At this point in the text, the chanting stops, and the sound of reed horns is heard coming from the back of the Pavilion. Preceded by monks wearing yellow cockade hats, the yangsi in a golden yellow, full length chupa walks down the main aisle to stand in front of the Karmapa. Here, he performs three bows on a square of yellow brocade framed in red. With these the traditional hair cutting ceremony begins. The yangsi offers the Karmapa a long white kata and receives one back. He makes the traditional offering of a mandala, and the representations of body (a statue), speech (a text), and mind (a stupa) to the Karmapa.

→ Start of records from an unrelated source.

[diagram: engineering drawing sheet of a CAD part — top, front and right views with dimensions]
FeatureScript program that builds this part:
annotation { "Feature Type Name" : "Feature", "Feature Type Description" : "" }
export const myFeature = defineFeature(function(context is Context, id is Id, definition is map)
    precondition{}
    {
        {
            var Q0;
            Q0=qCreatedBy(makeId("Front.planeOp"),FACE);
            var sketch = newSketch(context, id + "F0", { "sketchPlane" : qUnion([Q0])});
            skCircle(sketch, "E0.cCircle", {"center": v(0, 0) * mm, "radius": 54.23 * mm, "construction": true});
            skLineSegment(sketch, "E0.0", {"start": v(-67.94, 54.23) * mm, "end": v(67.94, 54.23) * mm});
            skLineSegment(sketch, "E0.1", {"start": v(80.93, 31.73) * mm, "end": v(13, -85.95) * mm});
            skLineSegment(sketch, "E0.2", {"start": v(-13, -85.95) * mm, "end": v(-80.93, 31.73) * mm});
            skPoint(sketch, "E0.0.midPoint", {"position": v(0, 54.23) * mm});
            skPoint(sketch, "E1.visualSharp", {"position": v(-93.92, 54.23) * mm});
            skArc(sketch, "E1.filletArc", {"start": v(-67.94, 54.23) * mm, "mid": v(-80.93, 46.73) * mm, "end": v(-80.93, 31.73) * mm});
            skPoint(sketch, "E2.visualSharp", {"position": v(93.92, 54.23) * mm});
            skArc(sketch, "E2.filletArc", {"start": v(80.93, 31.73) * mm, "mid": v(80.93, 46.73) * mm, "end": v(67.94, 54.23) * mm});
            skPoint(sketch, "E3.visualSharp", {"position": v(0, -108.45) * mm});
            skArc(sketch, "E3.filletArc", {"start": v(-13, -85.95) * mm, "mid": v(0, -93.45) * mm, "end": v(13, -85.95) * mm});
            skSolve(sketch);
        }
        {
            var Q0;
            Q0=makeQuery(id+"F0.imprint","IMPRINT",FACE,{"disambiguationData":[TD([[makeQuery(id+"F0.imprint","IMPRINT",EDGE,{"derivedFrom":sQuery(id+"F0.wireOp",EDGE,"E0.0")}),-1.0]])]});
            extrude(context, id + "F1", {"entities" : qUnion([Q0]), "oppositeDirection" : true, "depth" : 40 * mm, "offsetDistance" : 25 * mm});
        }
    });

Afterward, the young Bokar Rinpoche sits on the square of brocade in front of the Karmapa to receive refuge vows and the precepts from him. After three more bows, he stands near the throne while the Karmapa cuts a piece of his hair, blesses him with water from an ornate vase, and reads out the formal proclamation of young tulku’s recognition and new name:
    I hereby recognize Karma Palden Lodrö Chökyi Gyaltsen Chok Tamche Le Nampar Gyalway Lha, whose father is named Tensang and whose mother, known as Jama Ama, is actually named Yardren, from the village of Dilkhyim in the North Sikkim District of India, as the Third Bokar Rinpoche.
    Karmapa Ogyen Trinley Dorje
    in the Wood Horse Year, 21 January 2015
The inspiring name translates as Karma Glorious Intellect, Victory Banner of the Dharma, Divine One Utterly Victorious Over All. The yangsi now receives a kata and red blessing cord from the Karmapa, which completes this first major ceremony in a tulku’s life. The yangsi then turns to offer a kata to Gyaltsap Rinpoche, who gives him a wrapped present, and to Jamgon Kongtrul Rinpoche, next to whom the newly recognized Bokar Rinpoche takes his seat on the throne waiting for him.
As the puja starts again, its refrain takes on added meaning after the recognition:
    Grant your blessing that the gurus live long,
    And that the Dharma flourish.
Khenpo Rinpoche Lodro Donyo leads the representatives from Mirik Monastery in offering a mandala and representations of body, speech, and mind to his new student and old teacher. The longer the young reincarnation sits on the throne the more comfortable he seems, as if he is settling into a familiar world; he touches foreheads with some of the monks and blesses other fully with his child’s hand, old and young at once. Actually, it is Khenpo Rinpoche at his side who seems younger, almost childlike in his great delight and joy to be sitting next to his beloved teacher at last.
Before the end, the puja is paused for a festive offering of tea and rice. During the silence, the discipline master of the nuns reads out the names of the donors on this auspicious day and elaborate praises of the new yangsi. Streams of offerings continue and the ceremony ends with long life prayers for the Gyalwang Karmapa, whose brilliant and inconceivable wisdom has made this day possible.